As Donald Trump campaigns to be a dictator for one day, he’s asking: “Are you better off now than you were when I was president?” Great question! To help answer it, our Trump Files series is delving into consequential events from the 45th president’s time in office that Americans might have forgotten—or wish they had.
Donald Trump has all sorts of odd grievances. He’s complained about low water pressure and toilets, magnetic elevators, a lack of Christmas cheer in advertisements, tiny windows, tiny fish, Abraham Lincoln’s negotiation skills, “the world” generally, and more. But perhaps his favorite thing to hate? Wind turbines.
In more than 100 social media posts over the last 12 years, he’s claimed that wind turbines are “ugly” and “disgusting looking,” “inefficient,” “unreliable,” “noisy,” “neighborhood-destroying,” “bird-killing” “monstrosities” that “cause tremendous damage to their local ecosystems.” (It’s true wind turbines kill birds—but not nearly as many as cars, buildings, and cats.) It’s a weirdly specific vendetta: It’s not as if Trump has some sort of personal, financial stake in blocking this one form of renewable energy. (Oh wait, he does.)
But as president, Trump went full wind-spiracy. At a Republican fundraiser in 2019, Trump claimed that wind turbines cause cancer. “If you have a windmill anywhere near your house, congratulations, your house just went down 75 percent in value,” he said. “And they say the noise causes cancer. You tell me that one, okay?”
Following the event, several outlets fact-checked the president. For one, there’s no reason to think wind turbines would cause a decrease in property value anywhere near 75 percent. As FactCheck.org, a nonprofit, nonpartisan fact-checking organization, reported at the time, most studies on the issue “indicate small or no changes to property values.”
And, critically, there is no known link between wind turbines and cancer. The American Cancer Society said at the time it was “unaware of any credible evidence linking the noise from windmills to cancer.” Nor is there any reason to think so, according to FactCheck.org:
Cancer, or what scientists think of as uncontrolled cell growth, is at heart a genetic disease because it starts when a cell has or acquires a mutation in its DNA that allows it to grow unchecked, as the National Cancer Institute explains…
Sound waves, however, aren’t thought to mutate DNA or to cause cancer in any other way. In fact, some sound waves help diagnose cancer, and they might even fight off the disease, researchers at the Institute of Cancer Research outside London have found.

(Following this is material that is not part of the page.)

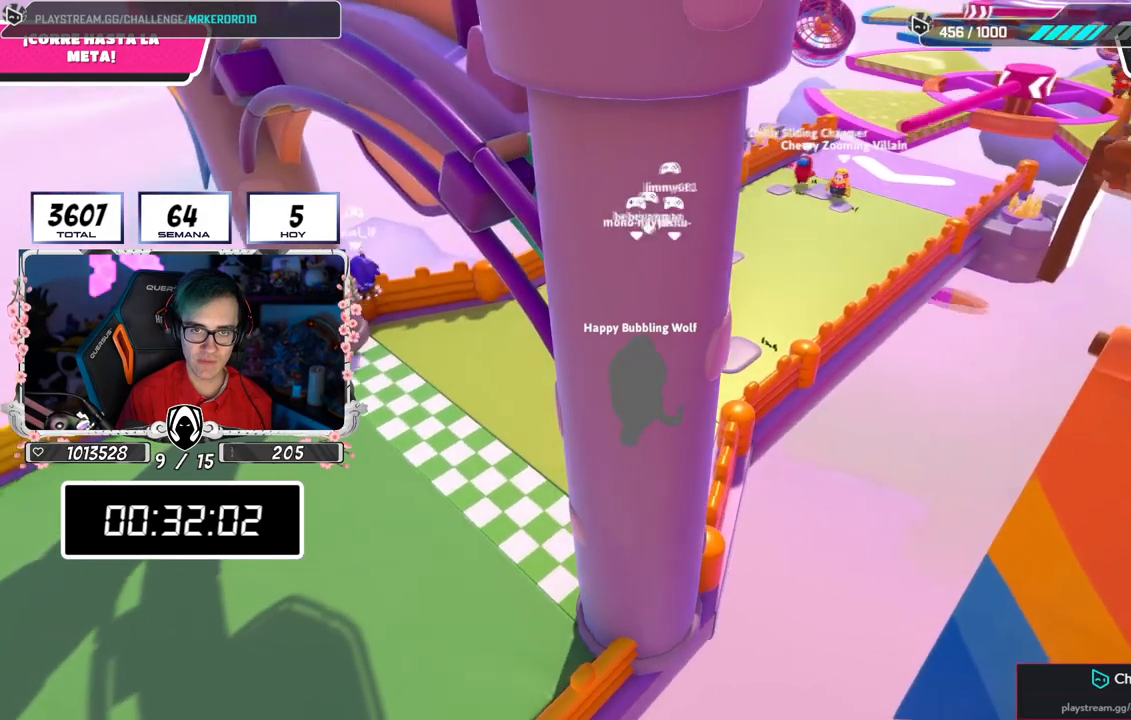
{"buttons": [], "left_stick": "center", "right_stick": "center", "events": []}
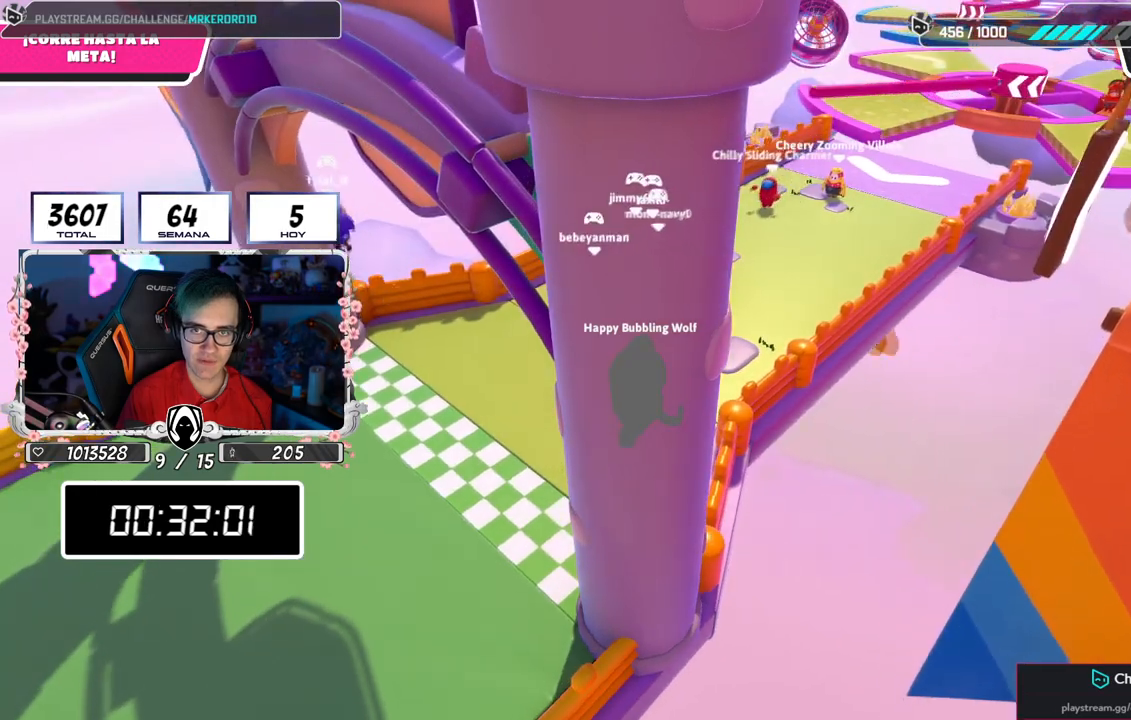
{"buttons": [], "left_stick": "center", "right_stick": "center", "events": [[117, "right_stick", "up"], [201, "right_stick", "center"]]}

The only plausible way wind turbines might contribute to even a small amount of cancer risk is by increasing stress or disrupting sleep. But it hasn’t yet been demonstrated that those problems do contribute to cancer risk, or that they are caused by turbine noise. Trump’s claim is baseless.
Trump’s wind tales continued after his time in office. Last year, Trump blamed wind power for rising energy costs (wind is the cheapest source of new energy in the country) and said wind turbines have made whales go “crazy” and die. (Just to be clear—there is no evidence of this.)
“They are washing up ashore,” he said, adding, “You wouldn’t see that once a year—now they are coming up on a weekly basis. The windmills are driving them crazy. They are driving the whales, I think, a little batty.”